This Sunday we will be baptizing one of our young people into the church and, like so many churches do at a baptism, we will present her with a Bible. However, a Bible is a big scary object, full of millions of words and some very alarming stories. How, then, shall we encourage our newly baptized member to keep opening it up? How shall we encourage her to keep bringing her questions, fears and dreamings to this book? How shall we point to the Word of Life we have found in its pages, when there are so many words and so many pages to navigate?

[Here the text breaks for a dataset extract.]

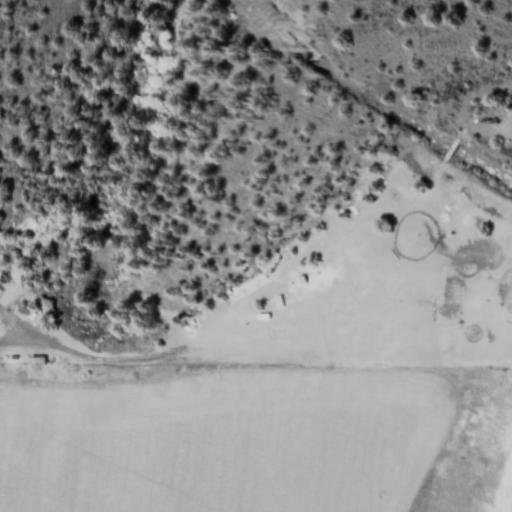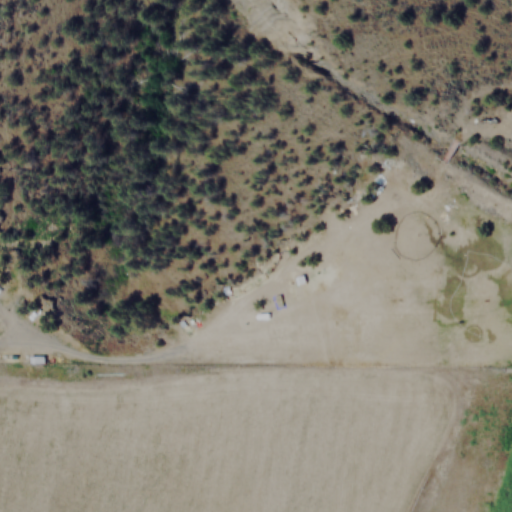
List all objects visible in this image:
road: (460, 114)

The answer is: We’ll write in it! We have bought an edition of the Bible which has nice wide margins and lots of space for writing. After the baptism, you will be invited to open up this brand spanking new Bible, highlight one of your favourite verses or passages, and sign your name beside it. You might also write a brief explanation or message beside the verse(s) you have highlighted. This way, when our newest member opens her Bible she will find not only the Word of Life, but words of encouragement and connection from her siblings in Christ.
Doing this also gives her permission to write in the Bible herself. God’s Word is incredibly important to us: but we don’t worship the Bible as an object. Instead, we read it and wrestle with it, engage with it and learn from it, so that it becomes written on our heart, transforming us from the inside out. One way to do this is to write all over it: highlighting verses, making notes, scribbling down questions and prayers, marking cross-references, and doing whatever else it takes to plant those words deep in our hearts.
Of course, writing in a pristine book is kinda scary: so by writing in it first, we pave the way for our new sister to write all over it, too. And let us hope that one day her Bible will be dog-eared, broken-backed, and scribbled all over, evidence of years of wondering and praying and questioning and responding to the Word which speaks through its pages.
As for yourself, if you haven’t written in a Bible before, why not try it. There are various entry points to Bible journalling, but at heart they’re all about listening for and responding to God’s Word, and resting in God’s presence.
For example, you might try prayerful reading: Read a passage slowly and attentively, three or more times through, heart wide open. Notice which phrase or verse jumps out at you. Highlight or underline it, then reflect on how it comforts you, challenges you, or invites you into action. Pray for anything which arises out of your reflection, and, if appropriate, make a note of your prayer in the margins. (Obviously don’t make such personal notes that you need to keep your Bible under lock and key.) (For more on prayerful reading, go here.)
You could also try artistic journalling: Begin as in prayerful reading. This time, however, when something jumps out at you, wonder why it makes such an impression on you; wonder what you are called to be and do; wonder how you can represent this graphically. You might hand letter a key verse, highlighting powerful words and phrases; or you might draw your response or an image from your prayer right across the text you are meditating on. Whether hand lettering or drawing, the time should be meditative, a way of both being in and recording your response to God’s presence and God’s Word.
We all have thousands of inputs every day, and it can be hard to notice, let alone recall, all the times and ways God speaks to us. Journalling as you read the Bible will help you slow down and dwell in the Word and let it dwell in you. You will build a record not only of your questions and wonderings, but of all the times God speaks to you. Then each time you open the Bible again, you will be reminded of its impact, and, I hope, encouraged in your faith, just as our newest sister will be encouraged by the words you write in her Bible this Sunday.